» DIRECTIONS:
Lines before the one containing "Rendered at 1241 by 1754 pixels." are left out; that line and every line after it, through the end of the records, are to be reproduced exactly.

» Collection entries:
* * *

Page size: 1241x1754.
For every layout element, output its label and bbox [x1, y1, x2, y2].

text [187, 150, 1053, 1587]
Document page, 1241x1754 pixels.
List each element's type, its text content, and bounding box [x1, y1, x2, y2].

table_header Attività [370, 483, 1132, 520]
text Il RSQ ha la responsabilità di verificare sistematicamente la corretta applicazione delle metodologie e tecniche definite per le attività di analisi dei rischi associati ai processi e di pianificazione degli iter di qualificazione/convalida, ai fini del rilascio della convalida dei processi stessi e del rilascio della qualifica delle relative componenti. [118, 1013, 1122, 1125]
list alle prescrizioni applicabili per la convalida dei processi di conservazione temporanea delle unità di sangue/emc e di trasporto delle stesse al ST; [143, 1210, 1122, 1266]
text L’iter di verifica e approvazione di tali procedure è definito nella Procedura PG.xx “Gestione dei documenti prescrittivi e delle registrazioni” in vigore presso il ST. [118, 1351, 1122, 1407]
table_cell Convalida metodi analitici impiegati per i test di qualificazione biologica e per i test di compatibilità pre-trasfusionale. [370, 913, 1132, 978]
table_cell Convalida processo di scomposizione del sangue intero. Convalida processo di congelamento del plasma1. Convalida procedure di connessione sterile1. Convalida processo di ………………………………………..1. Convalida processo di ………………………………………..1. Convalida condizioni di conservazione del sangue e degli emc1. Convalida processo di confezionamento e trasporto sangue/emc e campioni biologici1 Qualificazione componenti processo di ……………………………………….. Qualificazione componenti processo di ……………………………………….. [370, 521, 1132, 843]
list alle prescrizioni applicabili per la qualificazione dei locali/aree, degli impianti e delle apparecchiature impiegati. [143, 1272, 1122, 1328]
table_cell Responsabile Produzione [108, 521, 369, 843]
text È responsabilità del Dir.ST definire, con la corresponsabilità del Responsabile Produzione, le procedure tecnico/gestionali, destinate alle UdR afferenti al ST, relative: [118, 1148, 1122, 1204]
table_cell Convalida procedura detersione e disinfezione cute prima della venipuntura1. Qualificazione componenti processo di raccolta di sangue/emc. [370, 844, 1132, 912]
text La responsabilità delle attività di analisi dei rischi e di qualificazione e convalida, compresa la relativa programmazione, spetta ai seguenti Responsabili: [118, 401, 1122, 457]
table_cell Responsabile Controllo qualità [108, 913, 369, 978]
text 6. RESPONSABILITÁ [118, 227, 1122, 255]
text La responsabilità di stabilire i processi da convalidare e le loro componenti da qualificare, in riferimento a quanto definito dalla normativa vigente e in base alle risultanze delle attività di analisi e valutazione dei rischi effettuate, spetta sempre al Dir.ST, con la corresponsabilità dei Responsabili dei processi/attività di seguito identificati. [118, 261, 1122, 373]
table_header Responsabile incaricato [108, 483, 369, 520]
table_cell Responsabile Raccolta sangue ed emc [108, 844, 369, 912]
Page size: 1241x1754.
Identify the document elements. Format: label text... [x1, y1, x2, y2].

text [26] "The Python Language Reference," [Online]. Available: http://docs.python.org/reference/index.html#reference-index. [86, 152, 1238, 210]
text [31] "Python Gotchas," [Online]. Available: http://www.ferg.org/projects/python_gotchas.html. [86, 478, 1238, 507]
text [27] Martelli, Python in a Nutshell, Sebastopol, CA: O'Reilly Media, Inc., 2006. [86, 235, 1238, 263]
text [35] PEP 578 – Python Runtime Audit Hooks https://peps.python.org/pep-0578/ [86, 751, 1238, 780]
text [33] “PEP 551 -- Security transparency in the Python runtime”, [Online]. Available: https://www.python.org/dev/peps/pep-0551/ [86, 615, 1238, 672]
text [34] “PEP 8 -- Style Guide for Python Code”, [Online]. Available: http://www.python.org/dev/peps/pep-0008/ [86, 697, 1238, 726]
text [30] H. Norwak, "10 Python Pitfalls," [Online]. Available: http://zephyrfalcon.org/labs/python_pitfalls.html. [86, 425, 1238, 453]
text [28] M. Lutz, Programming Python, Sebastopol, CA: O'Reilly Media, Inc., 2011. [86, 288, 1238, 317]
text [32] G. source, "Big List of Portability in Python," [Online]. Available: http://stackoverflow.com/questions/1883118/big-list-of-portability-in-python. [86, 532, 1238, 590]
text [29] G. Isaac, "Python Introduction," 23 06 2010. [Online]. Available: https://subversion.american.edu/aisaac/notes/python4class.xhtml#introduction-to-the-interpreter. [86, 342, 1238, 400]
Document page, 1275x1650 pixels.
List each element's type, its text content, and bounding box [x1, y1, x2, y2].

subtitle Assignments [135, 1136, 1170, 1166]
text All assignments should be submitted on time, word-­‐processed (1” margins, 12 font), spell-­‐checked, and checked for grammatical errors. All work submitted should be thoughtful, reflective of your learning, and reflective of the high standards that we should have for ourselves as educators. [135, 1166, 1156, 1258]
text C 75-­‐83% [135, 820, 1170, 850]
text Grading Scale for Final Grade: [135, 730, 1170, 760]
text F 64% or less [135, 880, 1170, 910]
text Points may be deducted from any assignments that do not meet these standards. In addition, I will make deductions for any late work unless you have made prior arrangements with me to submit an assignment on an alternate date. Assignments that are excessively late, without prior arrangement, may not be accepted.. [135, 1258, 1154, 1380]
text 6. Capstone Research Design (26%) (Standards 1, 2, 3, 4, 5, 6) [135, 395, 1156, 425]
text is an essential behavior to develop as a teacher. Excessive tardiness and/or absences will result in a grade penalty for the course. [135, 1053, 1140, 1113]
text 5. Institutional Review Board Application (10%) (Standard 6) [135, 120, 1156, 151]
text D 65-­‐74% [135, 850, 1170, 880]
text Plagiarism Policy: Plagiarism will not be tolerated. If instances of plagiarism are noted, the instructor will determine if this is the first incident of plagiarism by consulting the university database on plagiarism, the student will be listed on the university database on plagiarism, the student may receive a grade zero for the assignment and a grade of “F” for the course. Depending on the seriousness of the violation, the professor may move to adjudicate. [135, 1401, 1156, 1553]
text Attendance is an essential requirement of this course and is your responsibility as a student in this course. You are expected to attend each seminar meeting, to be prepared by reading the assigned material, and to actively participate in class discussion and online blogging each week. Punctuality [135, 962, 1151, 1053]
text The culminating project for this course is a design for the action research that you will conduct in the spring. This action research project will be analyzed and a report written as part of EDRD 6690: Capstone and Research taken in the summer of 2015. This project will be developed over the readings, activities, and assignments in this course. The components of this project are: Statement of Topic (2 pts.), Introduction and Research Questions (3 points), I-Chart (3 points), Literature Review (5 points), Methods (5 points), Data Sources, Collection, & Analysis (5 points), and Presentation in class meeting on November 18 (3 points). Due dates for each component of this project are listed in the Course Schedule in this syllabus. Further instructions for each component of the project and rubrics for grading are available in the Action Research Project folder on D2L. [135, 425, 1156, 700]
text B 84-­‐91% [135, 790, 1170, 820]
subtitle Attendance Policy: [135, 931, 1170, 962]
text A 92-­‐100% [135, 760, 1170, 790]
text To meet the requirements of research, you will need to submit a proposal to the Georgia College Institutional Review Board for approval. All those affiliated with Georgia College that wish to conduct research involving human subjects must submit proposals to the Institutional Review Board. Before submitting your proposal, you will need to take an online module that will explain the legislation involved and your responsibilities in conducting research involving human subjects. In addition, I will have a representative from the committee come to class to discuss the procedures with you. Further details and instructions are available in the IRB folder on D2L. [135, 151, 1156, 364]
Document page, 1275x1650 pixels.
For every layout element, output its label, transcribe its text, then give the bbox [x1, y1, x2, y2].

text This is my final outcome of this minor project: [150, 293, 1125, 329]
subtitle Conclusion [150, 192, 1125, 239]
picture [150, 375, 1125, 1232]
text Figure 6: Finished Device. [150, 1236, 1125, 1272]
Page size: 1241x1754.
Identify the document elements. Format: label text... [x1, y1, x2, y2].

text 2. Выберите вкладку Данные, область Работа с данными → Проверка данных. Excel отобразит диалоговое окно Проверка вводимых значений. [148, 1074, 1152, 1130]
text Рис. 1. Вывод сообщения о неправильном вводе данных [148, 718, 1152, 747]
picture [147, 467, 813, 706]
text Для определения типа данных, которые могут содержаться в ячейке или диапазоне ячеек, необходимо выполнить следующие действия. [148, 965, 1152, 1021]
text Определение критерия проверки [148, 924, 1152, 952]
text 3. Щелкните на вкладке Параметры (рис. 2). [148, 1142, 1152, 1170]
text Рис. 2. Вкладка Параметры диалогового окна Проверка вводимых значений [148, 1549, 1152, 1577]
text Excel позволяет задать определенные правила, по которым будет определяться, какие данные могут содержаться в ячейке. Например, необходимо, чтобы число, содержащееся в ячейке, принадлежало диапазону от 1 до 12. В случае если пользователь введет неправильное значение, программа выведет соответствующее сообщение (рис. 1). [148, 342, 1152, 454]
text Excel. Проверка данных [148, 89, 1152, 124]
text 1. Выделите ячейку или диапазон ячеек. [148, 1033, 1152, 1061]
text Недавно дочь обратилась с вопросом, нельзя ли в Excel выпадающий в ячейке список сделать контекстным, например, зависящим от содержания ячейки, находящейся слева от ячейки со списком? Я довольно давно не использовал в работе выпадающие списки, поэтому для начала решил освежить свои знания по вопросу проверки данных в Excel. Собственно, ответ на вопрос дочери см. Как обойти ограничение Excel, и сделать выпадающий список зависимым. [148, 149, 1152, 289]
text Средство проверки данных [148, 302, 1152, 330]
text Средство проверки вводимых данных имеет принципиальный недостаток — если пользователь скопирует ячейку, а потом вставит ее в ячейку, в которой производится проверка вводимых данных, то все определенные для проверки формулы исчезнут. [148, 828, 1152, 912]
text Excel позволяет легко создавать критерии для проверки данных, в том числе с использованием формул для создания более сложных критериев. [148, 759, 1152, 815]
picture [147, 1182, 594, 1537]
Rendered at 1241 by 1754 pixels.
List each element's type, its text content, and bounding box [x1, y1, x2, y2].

* * *

» EXERCISE RESULT:
Rendered at 1241 by 1754 pixels.
List each element's type, its text content, and bounding box [x1, y1, x2, y2].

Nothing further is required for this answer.